Tuesday October 27, 2020
How to Find an Online Therapist
I am sorry to hear about your job loss and the difficulties you are going through right now, but you are not alone. According to a Kaiser Family Foundation tracking poll, 45% of Americans report experiencing fear, anxiety and depression related to the coronavirus pandemic and resulting economic downturn.
To help you through this difficult time, there are a variety of therapists, psychologists and other mental health providers you can turn to. Due to the pandemic, most of them are now offering online counsel to their clients through teletherapy services. This will allow you to interact virtually with a therapist from the comfort of your home using only a smartphone, tablet or computer.
How to Find a Therapist
A good first step to locate a therapist is to ask your primary care provider or family and friends for a referral. You can also look on your insurer's website for a list of therapists covered under your plan. Be aware that some insurers have limited or even no coverage for mental health, and many mental healthcare providers do not participate in insurance plans. (Medicare does cover mental health services.)
Other resources to help you find a good therapist include online finder tools at the American Psychological Association (locator.apa.org) and the American Psychiatric Association (finder.psychiatry.org).
If you want some help, there are also online platforms that can help match you with a licensed mental health provider. Many of these online platforms allow access through your phone or computer and contract with thousands of licensed and credentialed therapists. Typically, the process starts with a few questions to assess your goals, your condition and your preferences and then matches you with some top therapists in your state.
If you do not have insurance coverage or cannot afford therapy, you can call or text 211 (or go to 211.org) anytime for a referral to a provider. These providers offer support at no cost or on a sliding scale, based on your budget.
You can also call the National Suicide Prevention Lifeline 24/7 and ask for a referral to a local resource or provider. They also have the "warm line" for nonemergency calls, where you can talk anonymously to a trained professional at no cost.
Another possible option is Federally Qualified Health Centers, which are community-based health centers, some of which may offer teletherapy services at no cost.

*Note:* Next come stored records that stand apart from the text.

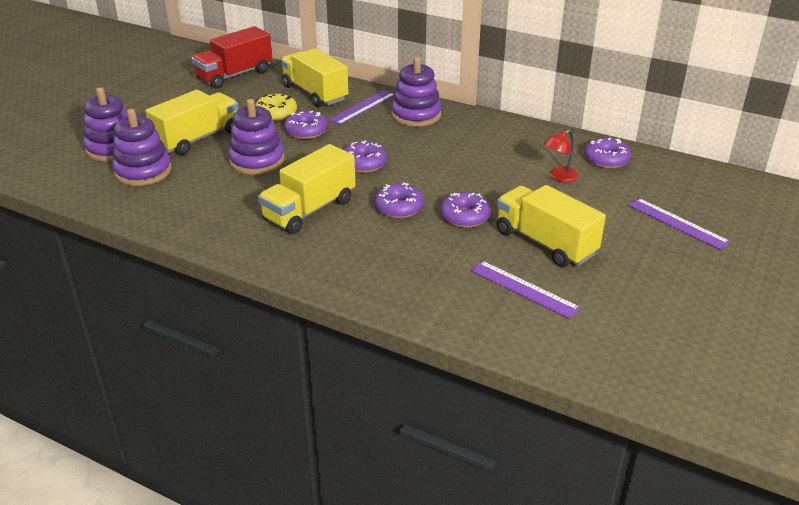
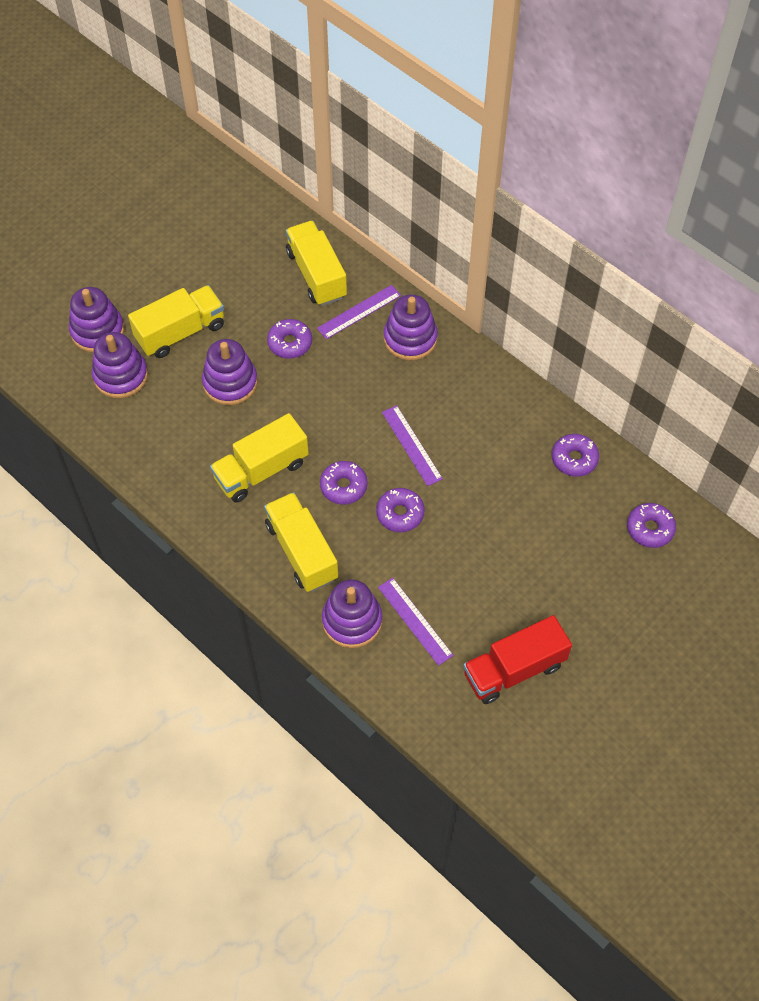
camera: 15 degrees right, 25 degrees up
(235, 75) = (240, 220): red truck -> red truck (514, 669)
(276, 113) = (267, 304): yellow donut -> none
(364, 164) = (332, 411): purple donut -> purple donut (650, 529)
(456, 300) = (352, 621): none -> purple stacking toy
(545, 243) = (459, 567): yellow truck -> yellow truck (302, 551)
(559, 177) = (514, 475): red lamp -> none
(677, 223) = (594, 570): purple ruler -> purple ruler (411, 445)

To search for centers in your area visit FindAHealthCenter.hrsa.gov.
Interview Your Therapist
Before you start sessions with a therapist, it is important to make sure he or she meets your needs. If you are not comfortable with the person, you are unlikely to benefit from the therapy. Schedule a call or a video chat to get to know each other and ask about the therapist's training, years in practice, specialties, therapy techniques and fee. Ideally the therapist you choose will be a good personality fit for you and will be within your budget or covered by your insurance.